Are you using the OEM shear bolts, or a softer hardware bought bolt ? Seems odd that you are breaking bolts instead of the engine stalling like Toro claims will happen.


----------



## 10953 (Sep 4, 2017)

RIT333 said:


> Are you using the OEM shear bolts, or a softer hardware bought bolt ? Seems odd that you are breaking bolts instead of the engine stalling like Toro claims will happen.


any bolt will break given the right forces, yes they are a stronger grade 5 yet give it the right side load, snap! 30 years on my former 624 ps and 20 on the 824 ps,i sheared a few myself, but it was because the plow picked up paving blocks and i caught them . 
shear bolts are a safety item and cheap insurance against more costly repairs and the reason my new toro 928 has had them installed . just find a 5/16 kit the right length you're good to go,


----------



## Marlow (Dec 17, 2016)

RIT333 said:


> Are you using the OEM shear bolts, or a softer hardware bought bolt ? Seems odd that you are breaking bolts instead of the engine stalling like Toro claims will happen.


The original bolts that sheared were installed in the factory - I bought it new. The replacements were OEM bought at the dealership. I asked the parts guy why toro claims what they do, he didn't know but said they sell a pile of shear bolts for them.


----------



## Marlow (Dec 17, 2016)

"The Heavy-Duty Auger Gearbox has special oversized hardened gears and shafts designed to withstand extreme stress, virtually eliminating the need for shear pins."

That's a quote from toro. Key word - "virtually" which means almost. So they claim the gear box is so strong it _ALMOST_ eliminates the need for shear pins - yet they still use them! And they do indeed shear. 

Pointless claim. Any manufacturer can say "we're so confident in the strength of our gear boxes that they don't even need shear pins. But just in case, we use them anyway!". LOL


----------



## Blosumsno (Dec 7, 2016)

Last year I checked the parts diagram/list from the Toro website and it only calls out "screw-HH and nut, lock-NI" no mention of "shear" or similar. With the old drum auger wouldn't a shear bolt be impossible to replace while on the machine? Not sure.


https://www.toro.com/en/parts/partdetails/?id=46009

Just click on PARTS and click on the auger diagram for the parts list.


Sorry if I hijacked the thread.


----------



## Marlow (Dec 17, 2016)

Blosumsno said:


> Last year I checked the parts diagram/list from the Toro website and it only calls out "screw-HH and nut, lock-NI" no mention of "shear" or similar.

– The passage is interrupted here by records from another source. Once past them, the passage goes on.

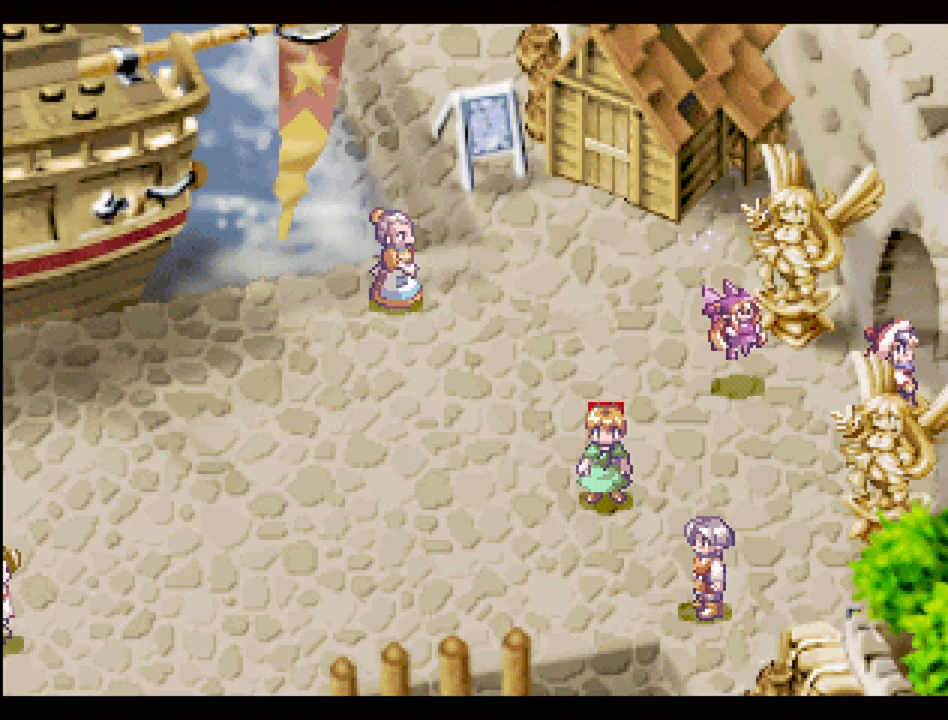
{"buttons": [], "events": [[400, "DPAD_RIGHT", "up"], [450, "TRIANGLE", "up"]]}
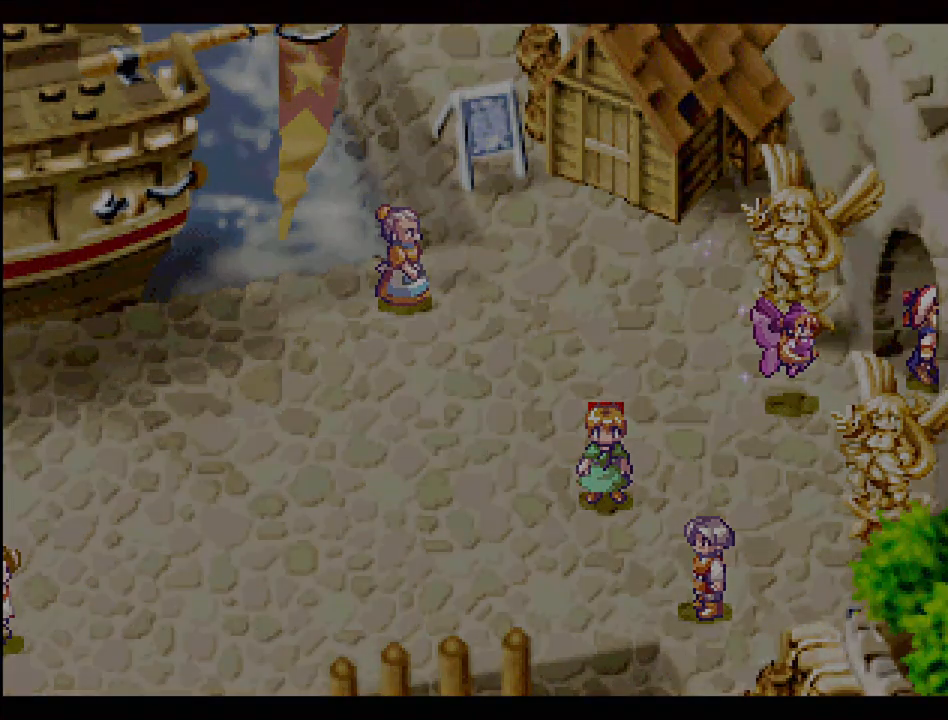
{"buttons": [], "events": []}
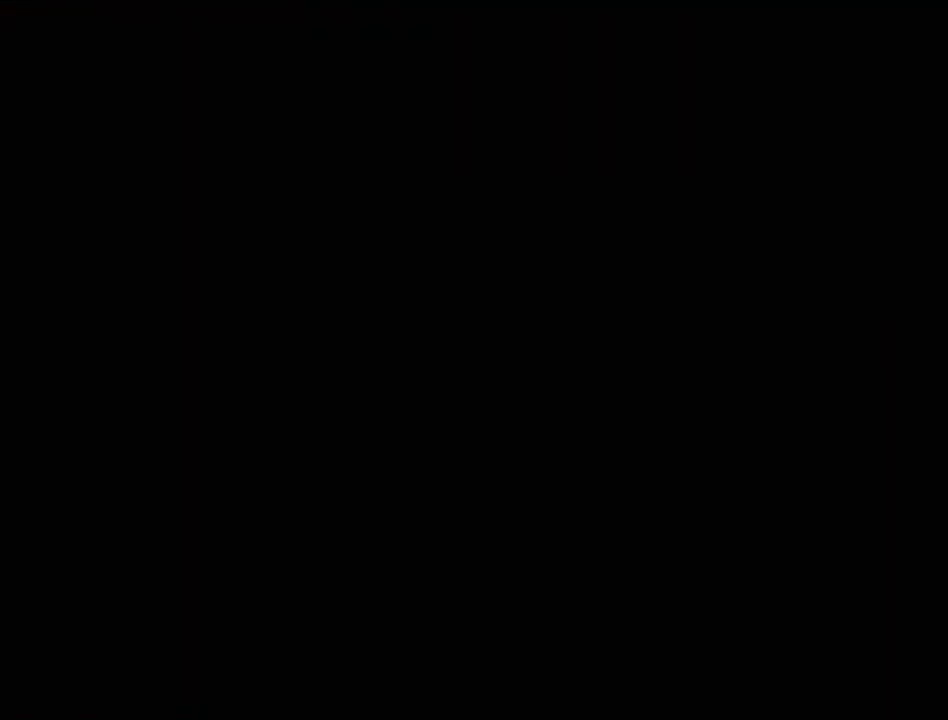
{"buttons": [], "events": []}
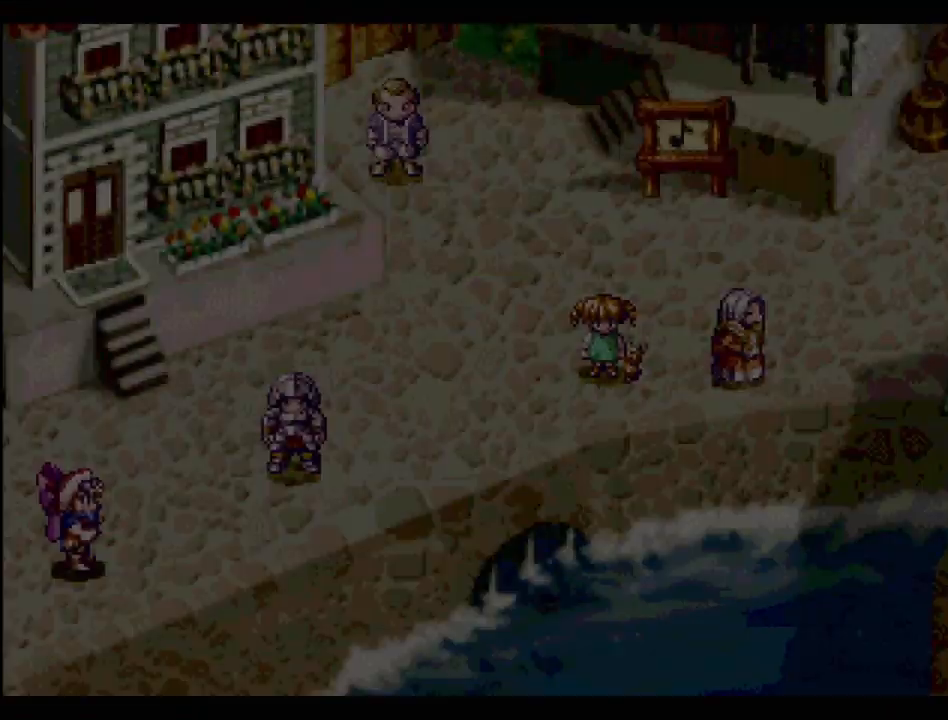
{"buttons": [], "events": []}
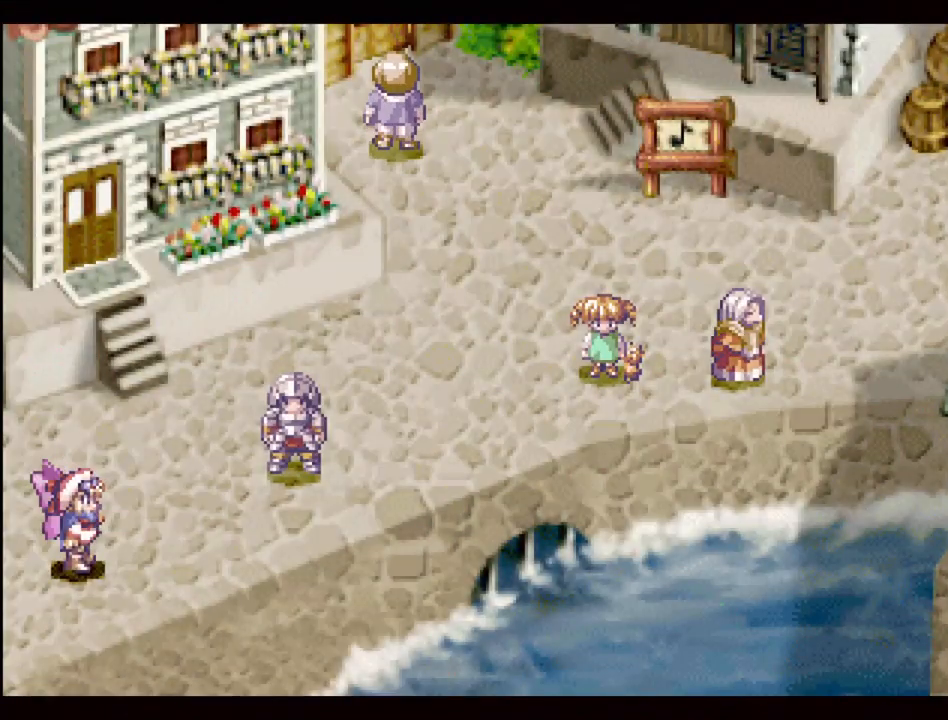
{"buttons": [], "events": []}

With the old drum auger wouldn't a shear bolt be impossible to replace while on the machine? Not sure.
> 
> 
> https://www.toro.com/en/parts/partdetails/?id=46009
> ...


Call them what you want, any bolts connecting the impeller or auger will shear under the right strains. All you have to do is physically look at your machine to see the bolts. If I were you, I'd have extras of those bolts on hand or you'll find yourself cursing and flipping out one day just like I did when I had a toro! LOL


----------



## Blosumsno (Dec 7, 2016)

Totally agree, just conveying what the parts list says, fortunately don't have to worry about that with the Snowmaster we got last year.


----------



## Marlow (Dec 17, 2016)

Blosumsno said:


> Totally agree, just conveying what the parts list says, fortunately don't have to worry about that with the Snowmaster we got last year.


If there are no shear pins as a first line of defense, then you'll have to worry about much worse!


----------